To do:
Omit the pictures, but give back every entry below exactly as written.
::::::::::
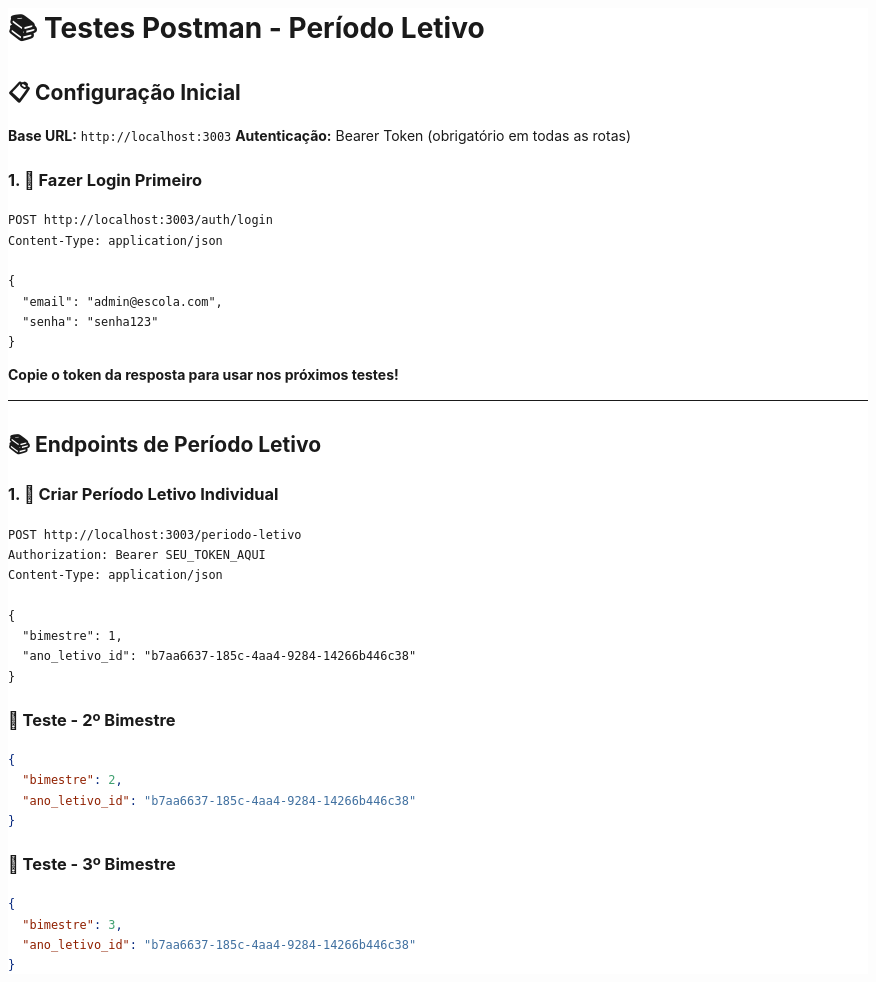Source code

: # 📚 Testes Postman - Período Letivo

## 📋 Configuração Inicial

**Base URL:** `http://localhost:3003`
**Autenticação:** Bearer Token (obrigatório em todas as rotas)

### 1. 🔐 Fazer Login Primeiro
```
POST http://localhost:3003/auth/login
Content-Type: application/json

{
  "email": "admin@escola.com",
  "senha": "senha123"
}
```

**Copie o token da resposta para usar nos próximos testes!**

---

## 📚 Endpoints de Período Letivo

### 1. 📝 Criar Período Letivo Individual
```
POST http://localhost:3003/periodo-letivo
Authorization: Bearer SEU_TOKEN_AQUI
Content-Type: application/json

{
  "bimestre": 1,
  "ano_letivo_id": "b7aa6637-185c-4aa4-9284-14266b446c38"
}
```

### 🧪 Teste - 2º Bimestre
```json
{
  "bimestre": 2,
  "ano_letivo_id": "b7aa6637-185c-4aa4-9284-14266b446c38"
}
```

### 🧪 Teste - 3º Bimestre
```json
{
  "bimestre": 3,
  "ano_letivo_id": "b7aa6637-185c-4aa4-9284-14266b446c38"
}
```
::::::::::
Finished exercise:
Source code

: # 📚 Testes Postman - Período Letivo

## 📋 Configuração Inicial

**Base URL:** `http://localhost:3003`
**Autenticação:** Bearer Token (obrigatório em todas as rotas)

### 1. 🔐 Fazer Login Primeiro
```
POST http://localhost:3003/auth/login
Content-Type: application/json

{
  "email": "admin@escola.com",
  "senha": "senha123"
}
```

**Copie o token da resposta para usar nos próximos testes!**

---

## 📚 Endpoints de Período Letivo

### 1. 📝 Criar Período Letivo Individual
```
POST http://localhost:3003/periodo-letivo
Authorization: Bearer SEU_TOKEN_AQUI
Content-Type: application/json

{
  "bimestre": 1,
  "ano_letivo_id": "b7aa6637-185c-4aa4-9284-14266b446c38"
}
```

### 🧪 Teste - 2º Bimestre
```json
{
  "bimestre": 2,
  "ano_letivo_id": "b7aa6637-185c-4aa4-9284-14266b446c38"
}
```

### 🧪 Teste - 3º Bimestre
```json
{
  "bimestre": 3,
  "ano_letivo_id": "b7aa6637-185c-4aa4-9284-14266b446c38"
}
```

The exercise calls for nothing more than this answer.